If exchanges must route orders to other market centers that have a better price, one of the major changes will be the need for exchanges to link with ECNs. "First, you're going to see a step up in the degree of electronic linkages among the different ECNs and exchanges," predicts Brennan Carley, chief strategy officer and chief technology officer at Radianz, a global connectivity provider to the financial industry. "A lot of those private linkages already exist - some are through us and through leased lines," Carley adds.
The new market structure rule was approved on April 6 in a 3-2 vote. Despite opposition from electronic markets, such as The Nasdaq Stock Market, Archipelago and Instinet, and from big institutions, such as Fidelity Investments and Charles Schwab, that wanted the freedom to choose speed and certainty of execution over best price, SEC Chairman William Donaldson, a Republican appointee, pushed through the initiative by voting with the two Democratic SEC commissioners.

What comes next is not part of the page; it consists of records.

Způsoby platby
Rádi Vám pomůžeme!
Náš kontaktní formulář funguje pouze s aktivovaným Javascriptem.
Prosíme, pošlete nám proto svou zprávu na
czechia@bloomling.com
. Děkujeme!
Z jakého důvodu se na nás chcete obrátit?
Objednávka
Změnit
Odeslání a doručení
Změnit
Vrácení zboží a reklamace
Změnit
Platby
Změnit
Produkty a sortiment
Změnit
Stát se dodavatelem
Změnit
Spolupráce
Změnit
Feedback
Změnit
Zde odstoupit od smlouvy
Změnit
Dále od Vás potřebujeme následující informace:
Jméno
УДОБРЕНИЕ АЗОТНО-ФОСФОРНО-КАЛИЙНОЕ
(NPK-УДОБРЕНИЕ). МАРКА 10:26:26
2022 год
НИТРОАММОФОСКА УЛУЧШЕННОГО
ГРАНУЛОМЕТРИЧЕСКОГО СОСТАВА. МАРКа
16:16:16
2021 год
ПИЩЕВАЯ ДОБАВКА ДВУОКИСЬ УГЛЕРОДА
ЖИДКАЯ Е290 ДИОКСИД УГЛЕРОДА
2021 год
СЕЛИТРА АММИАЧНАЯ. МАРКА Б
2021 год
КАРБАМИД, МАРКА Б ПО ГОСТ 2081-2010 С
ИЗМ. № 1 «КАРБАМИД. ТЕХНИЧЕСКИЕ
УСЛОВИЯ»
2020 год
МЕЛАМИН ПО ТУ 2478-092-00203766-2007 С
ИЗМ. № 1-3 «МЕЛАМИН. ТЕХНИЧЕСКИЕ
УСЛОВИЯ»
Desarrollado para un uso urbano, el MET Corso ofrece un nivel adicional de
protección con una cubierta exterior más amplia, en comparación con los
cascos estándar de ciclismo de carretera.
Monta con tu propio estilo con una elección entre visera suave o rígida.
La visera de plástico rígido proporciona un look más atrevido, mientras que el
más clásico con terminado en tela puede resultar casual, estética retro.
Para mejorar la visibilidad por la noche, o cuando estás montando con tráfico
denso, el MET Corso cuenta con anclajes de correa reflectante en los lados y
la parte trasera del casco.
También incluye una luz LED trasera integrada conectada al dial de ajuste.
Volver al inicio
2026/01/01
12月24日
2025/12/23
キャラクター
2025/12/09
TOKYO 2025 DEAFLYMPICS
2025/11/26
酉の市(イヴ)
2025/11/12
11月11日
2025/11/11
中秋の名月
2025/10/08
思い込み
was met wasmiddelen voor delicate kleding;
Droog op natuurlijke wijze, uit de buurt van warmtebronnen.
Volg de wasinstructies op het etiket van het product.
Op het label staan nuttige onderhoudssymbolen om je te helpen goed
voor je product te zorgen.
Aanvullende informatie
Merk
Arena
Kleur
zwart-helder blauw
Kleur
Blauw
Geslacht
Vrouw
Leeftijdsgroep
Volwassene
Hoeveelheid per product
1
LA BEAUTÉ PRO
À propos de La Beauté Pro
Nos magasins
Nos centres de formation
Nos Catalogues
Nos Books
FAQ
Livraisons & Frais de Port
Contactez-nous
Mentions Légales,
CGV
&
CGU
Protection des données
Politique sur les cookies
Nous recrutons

"Our objective all along has been to discard the outmoded Intermarket Trading System, or ITS, trade-through rule, which applies only to listed securities and which contains significant loopholes," said Donaldson prior to the vote, noting that the existing rule fails to distinguish between electronic- and human-intermediated quotations. However, rather than scrapping the controversial trade-through rule - which prevents market centers from ignoring best prices displayed on other markets - the Commission expanded the rule to cover Nasdaq-listed securities. But can the industry rely on ITS' technology to support compliance with the rule?
Market centers will need to display an automated quotation that is both electronically accessible and instantaneously executable, or they will risk having their prices ignored by other market centers. "In order for the NYSE and other floor-based systems to be able to do that, they need to increase their automation," says George Rodriguez, managing director at TradeTrek Securities, an institutional broker.
Meanwhile, although Burkhardt contended that the NYSE's hybrid system has been in development for a year and is close to ready, Lee cautions that changing the Direct+ electronic platform will not be a minor adjustment. "This is essentially going to be the core of the exchange and it's incredibly important that they get this right and do it in a timely manner," he says.